● Task details
Drop the pictures from the entries below, then reproduce the rest exactly.

● Dataset content
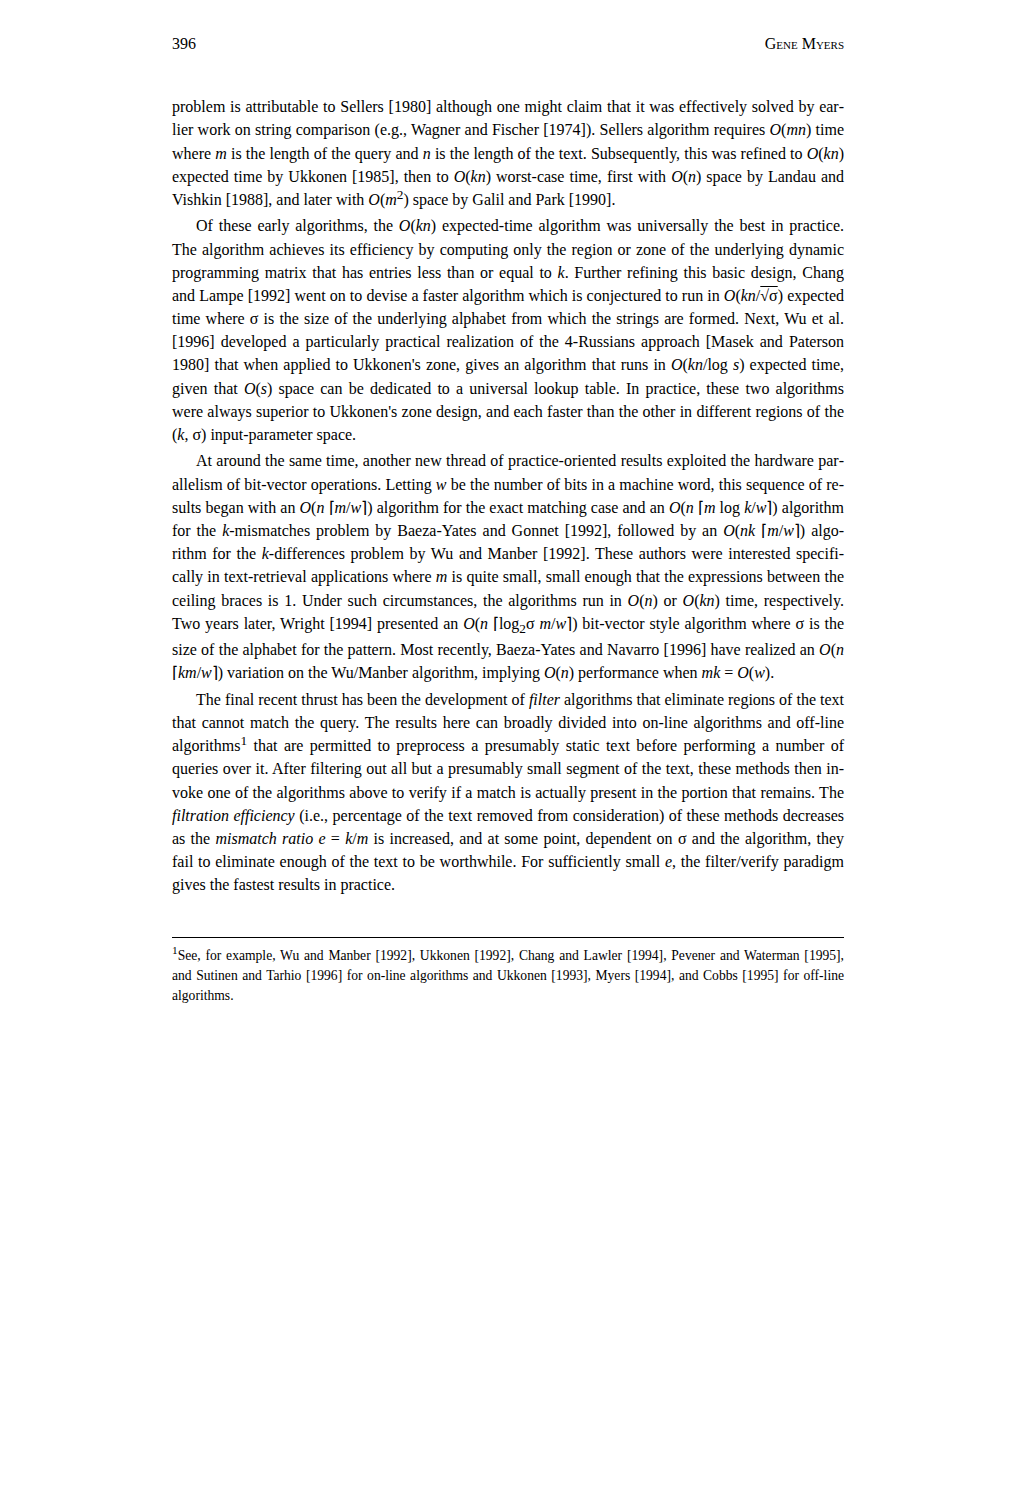396 Gene Myers
problem is attributable to Sellers [1980] although one might claim that it was effectively solved by earlier work on string comparison (e.g., Wagner and Fischer [1974]). Sellers algorithm requires O(mn) time where m is the length of the query and n is the length of the text. Subsequently, this was refined to O(kn) expected time by Ukkonen [1985], then to O(kn) worst-case time, first with O(n) space by Landau and Vishkin [1988], and later with O(m2) space by Galil and Park [1990].
Of these early algorithms, the O(kn) expected-time algorithm was universally the best in practice. The algorithm achieves its efficiency by computing only the region or zone of the underlying dynamic programming matrix that has entries less than or equal to k. Further refining this basic design, Chang and Lampe [1992] went on to devise a faster algorithm which is conjectured to run in O(kn/√σ) expected time where σ is the size of the underlying alphabet from which the strings are formed. Next, Wu et al. [1996] developed a particularly practical realization of the 4-Russians approach [Masek and Paterson 1980] that when applied to Ukkonen's zone, gives an algorithm that runs in O(kn/log s) expected time, given that O(s) space can be dedicated to a universal lookup table. In practice, these two algorithms were always superior to Ukkonen's zone design, and each faster than the other in different regions of the (k, σ) input-parameter space.
At around the same time, another new thread of practice-oriented results exploited the hardware parallelism of bit-vector operations. Letting w be the number of bits in a machine word, this sequence of results began with an O(n ⌈m/w⌉) algorithm for the exact matching case and an O(n ⌈m log k/w⌉) algorithm for the k-mismatches problem by Baeza-Yates and Gonnet [1992], followed by an O(nk ⌈m/w⌉) algorithm for the k-differences problem by Wu and Manber [1992]. These authors were interested specifically in text-retrieval applications where m is quite small, small enough that the expressions between the ceiling braces is 1. Under such circumstances, the algorithms run in O(n) or O(kn) time, respectively. Two years later, Wright [1994] presented an O(n ⌈log2σ m/w⌉) bit-vector style algorithm where σ is the size of the alphabet for the pattern. Most recently, Baeza-Yates and Navarro [1996] have realized an O(n ⌈km/w⌉) variation on the Wu/Manber algorithm, implying O(n) performance when mk = O(w).
The final recent thrust has been the development of filter algorithms that eliminate regions of the text that cannot match the query. The results here can broadly divided into on-line algorithms and off-line algorithms1 that are permitted to preprocess a presumably static text before performing a number of queries over it. After filtering out all but a presumably small segment of the text, these methods then invoke one of the algorithms above to verify if a match is actually present in the portion that remains. The filtration efficiency (i.e., percentage of the text removed from consideration) of these methods decreases as the mismatch ratio e = k/m is increased, and at some point, dependent on σ and the algorithm, they fail to eliminate enough of the text to be worthwhile. For sufficiently small e, the filter/verify paradigm gives the fastest results in practice.
1See, for example, Wu and Manber [1992], Ukkonen [1992], Chang and Lawler [1994], Pevener and Waterman [1995], and Sutinen and Tarhio [1996] for on-line algorithms and Ukkonen [1993], Myers [1994], and Cobbs [1995] for off-line algorithms.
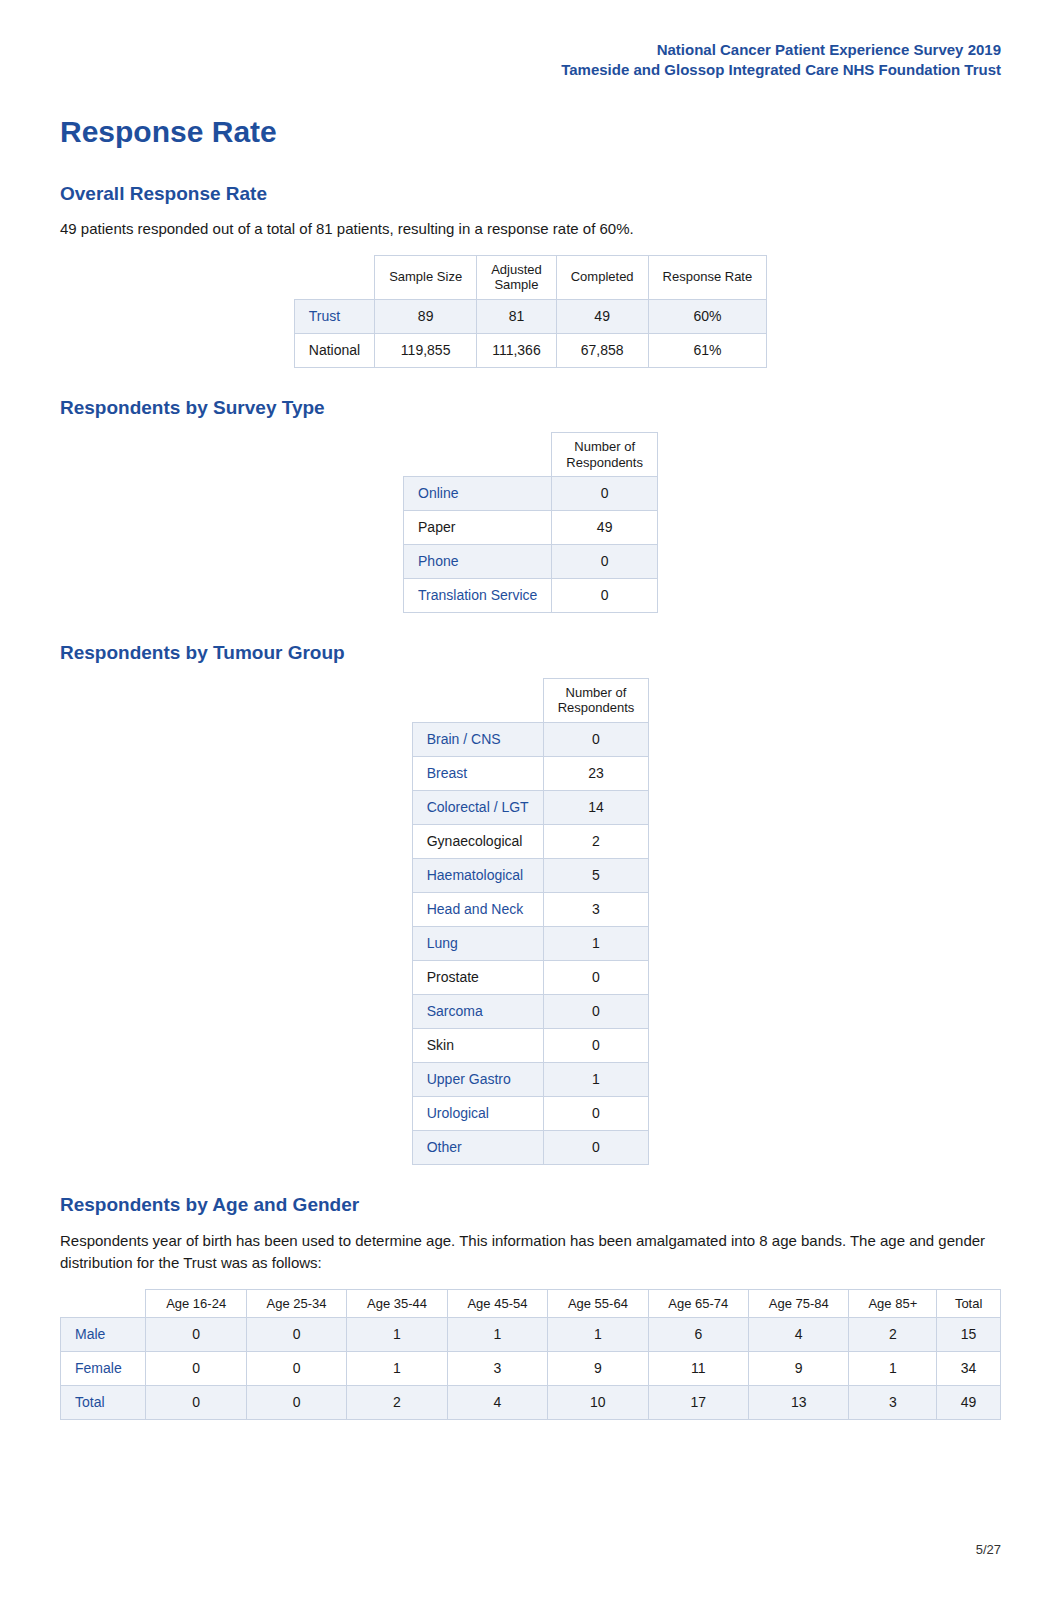National Cancer Patient Experience Survey 2019
Tameside and Glossop Integrated Care NHS Foundation Trust
Response Rate
Overall Response Rate
49 patients responded out of a total of 81 patients, resulting in a response rate of 60%.
| | Sample Size | Adjusted Sample | Completed | Response Rate |
| --- | --- | --- | --- | --- |
| Trust | 89 | 81 | 49 | 60% |
| National | 119,855 | 111,366 | 67,858 | 61% |
Respondents by Survey Type
| | Number of Respondents |
| --- | --- |
| Online | 0 |
| Paper | 49 |
| Phone | 0 |
| Translation Service | 0 |
Respondents by Tumour Group
| | Number of Respondents |
| --- | --- |
| Brain / CNS | 0 |
| Breast | 23 |
| Colorectal / LGT | 14 |
| Gynaecological | 2 |
| Haematological | 5 |
| Head and Neck | 3 |
| Lung | 1 |
| Prostate | 0 |
| Sarcoma | 0 |
| Skin | 0 |
| Upper Gastro | 1 |
| Urological | 0 |
| Other | 0 |
Respondents by Age and Gender
Respondents year of birth has been used to determine age. This information has been amalgamated into 8 age bands. The age and gender distribution for the Trust was as follows:
| | Age 16-24 | Age 25-34 | Age 35-44 | Age 45-54 | Age 55-64 | Age 65-74 | Age 75-84 | Age 85+ | Total |
| --- | --- | --- | --- | --- | --- | --- | --- | --- | --- |
| Male | 0 | 0 | 1 | 1 | 1 | 6 | 4 | 2 | 15 |
| Female | 0 | 0 | 1 | 3 | 9 | 11 | 9 | 1 | 34 |
| Total | 0 | 0 | 2 | 4 | 10 | 17 | 13 | 3 | 49 |
5/27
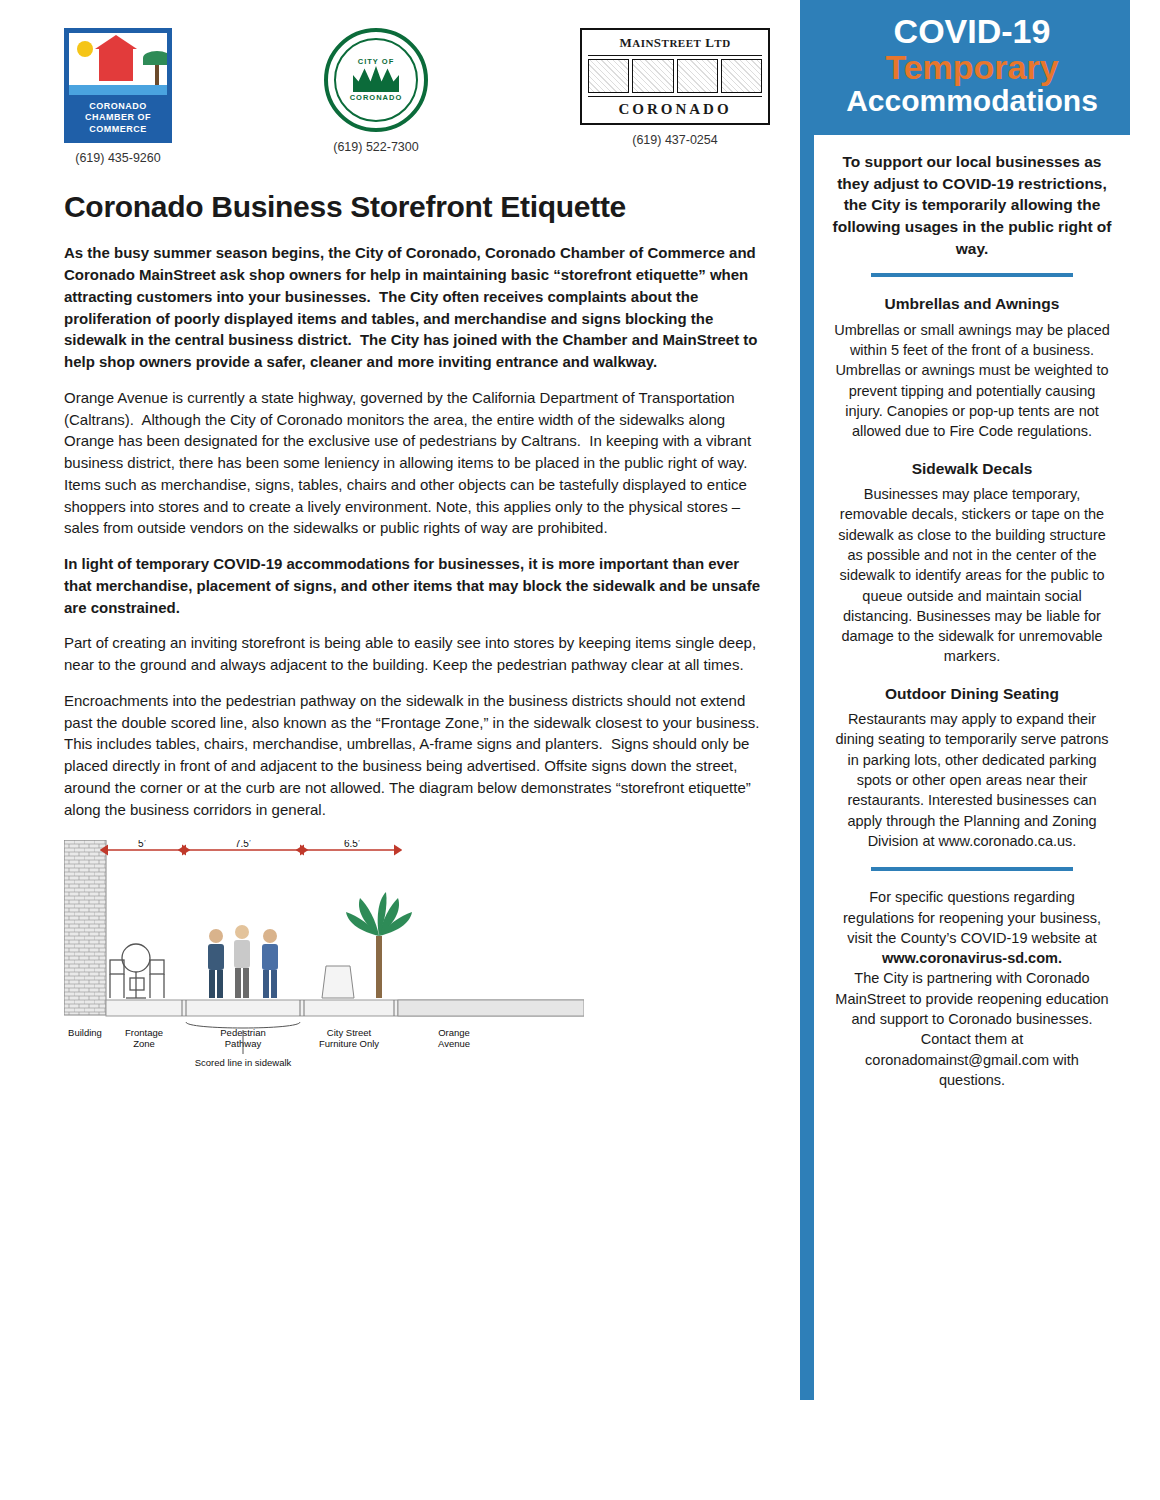CORONADO
CHAMBER OF
COMMERCE
(619) 435-9260
CITY OF
CORONADO
(619) 522-7300
MAINSTREET LTD
CORONADO
(619) 437-0254
Coronado Business Storefront Etiquette
As the busy summer season begins, the City of Coronado, Coronado Chamber of Commerce and Coronado MainStreet ask shop owners for help in maintaining basic “storefront etiquette” when attracting customers into your businesses. The City often receives complaints about the proliferation of poorly displayed items and tables, and merchandise and signs blocking the sidewalk in the central business district. The City has joined with the Chamber and MainStreet to help shop owners provide a safer, cleaner and more inviting entrance and walkway.
Orange Avenue is currently a state highway, governed by the California Department of Transportation (Caltrans). Although the City of Coronado monitors the area, the entire width of the sidewalks along Orange has been designated for the exclusive use of pedestrians by Caltrans. In keeping with a vibrant business district, there has been some leniency in allowing items to be placed in the public right of way. Items such as merchandise, signs, tables, chairs and other objects can be tastefully displayed to entice shoppers into stores and to create a lively environment. Note, this applies only to the physical stores – sales from outside vendors on the sidewalks or public rights of way are prohibited.
In light of temporary COVID-19 accommodations for businesses, it is more important than ever that merchandise, placement of signs, and other items that may block the sidewalk and be unsafe are constrained.
Part of creating an inviting storefront is being able to easily see into stores by keeping items single deep, near to the ground and always adjacent to the building. Keep the pedestrian pathway clear at all times.
Encroachments into the pedestrian pathway on the sidewalk in the business districts should not extend past the double scored line, also known as the “Frontage Zone,” in the sidewalk closest to your business. This includes tables, chairs, merchandise, umbrellas, A-frame signs and planters. Signs should only be placed directly in front of and adjacent to the business being advertised. Offsite signs down the street, around the corner or at the curb are not allowed. The diagram below demonstrates “storefront etiquette” along the business corridors in general.
5’ 7.5’ 6.5’ Building Frontage Zone Pedestrian Pathway City Street Furniture Only Orange Avenue Scored line in sidewalk
COVID-19
Temporary
Accommodations
To support our local businesses as they adjust to COVID-19 restrictions, the City is temporarily allowing the following usages in the public right of way.
Umbrellas and Awnings
Umbrellas or small awnings may be placed within 5 feet of the front of a business. Umbrellas or awnings must be weighted to prevent tipping and potentially causing injury. Canopies or pop-up tents are not allowed due to Fire Code regulations.
Sidewalk Decals
Businesses may place temporary, removable decals, stickers or tape on the sidewalk as close to the building structure as possible and not in the center of the sidewalk to identify areas for the public to queue outside and maintain social distancing. Businesses may be liable for damage to the sidewalk for unremovable markers.
Outdoor Dining Seating
Restaurants may apply to expand their dining seating to temporarily serve patrons in parking lots, other dedicated parking spots or other open areas near their restaurants. Interested businesses can apply through the Planning and Zoning Division at www.coronado.ca.us.
For specific questions regarding regulations for reopening your business, visit the County’s COVID-19 website at
www.coronavirus-sd.com.
The City is partnering with Coronado MainStreet to provide reopening education and support to Coronado businesses. Contact them at coronadomainst@gmail.com with questions.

● Exercise answer
396 Gene Myers
problem is attributable to Sellers [1980] although one might claim that it was effectively solved by earlier work on string comparison (e.g., Wagner and Fischer [1974]). Sellers algorithm requires O(mn) time where m is the length of the query and n is the length of the text. Subsequently, this was refined to O(kn) expected time by Ukkonen [1985], then to O(kn) worst-case time, first with O(n) space by Landau and Vishkin [1988], and later with O(m2) space by Galil and Park [1990].
Of these early algorithms, the O(kn) expected-time algorithm was universally the best in practice. The algorithm achieves its efficiency by computing only the region or zone of the underlying dynamic programming matrix that has entries less than or equal to k. Further refining this basic design, Chang and Lampe [1992] went on to devise a faster algorithm which is conjectured to run in O(kn/√σ) expected time where σ is the size of the underlying alphabet from which the strings are formed. Next, Wu et al. [1996] developed a particularly practical realization of the 4-Russians approach [Masek and Paterson 1980] that when applied to Ukkonen's zone, gives an algorithm that runs in O(kn/log s) expected time, given that O(s) space can be dedicated to a universal lookup table. In practice, these two algorithms were always superior to Ukkonen's zone design, and each faster than the other in different regions of the (k, σ) input-parameter space.
At around the same time, another new thread of practice-oriented results exploited the hardware parallelism of bit-vector operations. Letting w be the number of bits in a machine word, this sequence of results began with an O(n ⌈m/w⌉) algorithm for the exact matching case and an O(n ⌈m log k/w⌉) algorithm for the k-mismatches problem by Baeza-Yates and Gonnet [1992], followed by an O(nk ⌈m/w⌉) algorithm for the k-differences problem by Wu and Manber [1992]. These authors were interested specifically in text-retrieval applications where m is quite small, small enough that the expressions between the ceiling braces is 1. Under such circumstances, the algorithms run in O(n) or O(kn) time, respectively. Two years later, Wright [1994] presented an O(n ⌈log2σ m/w⌉) bit-vector style algorithm where σ is the size of the alphabet for the pattern. Most recently, Baeza-Yates and Navarro [1996] have realized an O(n ⌈km/w⌉) variation on the Wu/Manber algorithm, implying O(n) performance when mk = O(w).
The final recent thrust has been the development of filter algorithms that eliminate regions of the text that cannot match the query. The results here can broadly divided into on-line algorithms and off-line algorithms1 that are permitted to preprocess a presumably static text before performing a number of queries over it. After filtering out all but a presumably small segment of the text, these methods then invoke one of the algorithms above to verify if a match is actually present in the portion that remains. The filtration efficiency (i.e., percentage of the text removed from consideration) of these methods decreases as the mismatch ratio e = k/m is increased, and at some point, dependent on σ and the algorithm, they fail to eliminate enough of the text to be worthwhile. For sufficiently small e, the filter/verify paradigm gives the fastest results in practice.
1See, for example, Wu and Manber [1992], Ukkonen [1992], Chang and Lawler [1994], Pevener and Waterman [1995], and Sutinen and Tarhio [1996] for on-line algorithms and Ukkonen [1993], Myers [1994], and Cobbs [1995] for off-line algorithms.
National Cancer Patient Experience Survey 2019
Tameside and Glossop Integrated Care NHS Foundation Trust
Response Rate
Overall Response Rate
49 patients responded out of a total of 81 patients, resulting in a response rate of 60%.
| | Sample Size | Adjusted Sample | Completed | Response Rate |
| --- | --- | --- | --- | --- |
| Trust | 89 | 81 | 49 | 60% |
| National | 119,855 | 111,366 | 67,858 | 61% |
Respondents by Survey Type
| | Number of Respondents |
| --- | --- |
| Online | 0 |
| Paper | 49 |
| Phone | 0 |
| Translation Service | 0 |
Respondents by Tumour Group
| | Number of Respondents |
| --- | --- |
| Brain / CNS | 0 |
| Breast | 23 |
| Colorectal / LGT | 14 |
| Gynaecological | 2 |
| Haematological | 5 |
| Head and Neck | 3 |
| Lung | 1 |
| Prostate | 0 |
| Sarcoma | 0 |
| Skin | 0 |
| Upper Gastro | 1 |
| Urological | 0 |
| Other | 0 |
Respondents by Age and Gender
Respondents year of birth has been used to determine age. This information has been amalgamated into 8 age bands. The age and gender distribution for the Trust was as follows:
| | Age 16-24 | Age 25-34 | Age 35-44 | Age 45-54 | Age 55-64 | Age 65-74 | Age 75-84 | Age 85+ | Total |
| --- | --- | --- | --- | --- | --- | --- | --- | --- | --- |
| Male | 0 | 0 | 1 | 1 | 1 | 6 | 4 | 2 | 15 |
| Female | 0 | 0 | 1 | 3 | 9 | 11 | 9 | 1 | 34 |
| Total | 0 | 0 | 2 | 4 | 10 | 17 | 13 | 3 | 49 |
5/27
CORONADO
CHAMBER OF
COMMERCE
(619) 435-9260
CITY OF
CORONADO
(619) 522-7300
MAINSTREET LTD
CORONADO
(619) 437-0254
Coronado Business Storefront Etiquette
As the busy summer season begins, the City of Coronado, Coronado Chamber of Commerce and Coronado MainStreet ask shop owners for help in maintaining basic “storefront etiquette” when attracting customers into your businesses. The City often receives complaints about the proliferation of poorly displayed items and tables, and merchandise and signs blocking the sidewalk in the central business district. The City has joined with the Chamber and MainStreet to help shop owners provide a safer, cleaner and more inviting entrance and walkway.
Orange Avenue is currently a state highway, governed by the California Department of Transportation (Caltrans). Although the City of Coronado monitors the area, the entire width of the sidewalks along Orange has been designated for the exclusive use of pedestrians by Caltrans. In keeping with a vibrant business district, there has been some leniency in allowing items to be placed in the public right of way. Items such as merchandise, signs, tables, chairs and other objects can be tastefully displayed to entice shoppers into stores and to create a lively environment. Note, this applies only to the physical stores – sales from outside vendors on the sidewalks or public rights of way are prohibited.
In light of temporary COVID-19 accommodations for businesses, it is more important than ever that merchandise, placement of signs, and other items that may block the sidewalk and be unsafe are constrained.
Part of creating an inviting storefront is being able to easily see into stores by keeping items single deep, near to the ground and always adjacent to the building. Keep the pedestrian pathway clear at all times.
Encroachments into the pedestrian pathway on the sidewalk in the business districts should not extend past the double scored line, also known as the “Frontage Zone,” in the sidewalk closest to your business. This includes tables, chairs, merchandise, umbrellas, A-frame signs and planters. Signs should only be placed directly in front of and adjacent to the business being advertised. Offsite signs down the street, around the corner or at the curb are not allowed. The diagram below demonstrates “storefront etiquette” along the business corridors in general.
5’ 7.5’ 6.5’ Building Frontage Zone Pedestrian Pathway City Street Furniture Only Orange Avenue Scored line in sidewalk
COVID-19
Temporary
Accommodations
To support our local businesses as they adjust to COVID-19 restrictions, the City is temporarily allowing the following usages in the public right of way.
Umbrellas and Awnings
Umbrellas or small awnings may be placed within 5 feet of the front of a business. Umbrellas or awnings must be weighted to prevent tipping and potentially causing injury. Canopies or pop-up tents are not allowed due to Fire Code regulations.
Sidewalk Decals
Businesses may place temporary, removable decals, stickers or tape on the sidewalk as close to the building structure as possible and not in the center of the sidewalk to identify areas for the public to queue outside and maintain social distancing. Businesses may be liable for damage to the sidewalk for unremovable markers.
Outdoor Dining Seating
Restaurants may apply to expand their dining seating to temporarily serve patrons in parking lots, other dedicated parking spots or other open areas near their restaurants. Interested businesses can apply through the Planning and Zoning Division at www.coronado.ca.us.
For specific questions regarding regulations for reopening your business, visit the County’s COVID-19 website at
www.coronavirus-sd.com.
The City is partnering with Coronado MainStreet to provide reopening education and support to Coronado businesses. Contact them at coronadomainst@gmail.com with questions.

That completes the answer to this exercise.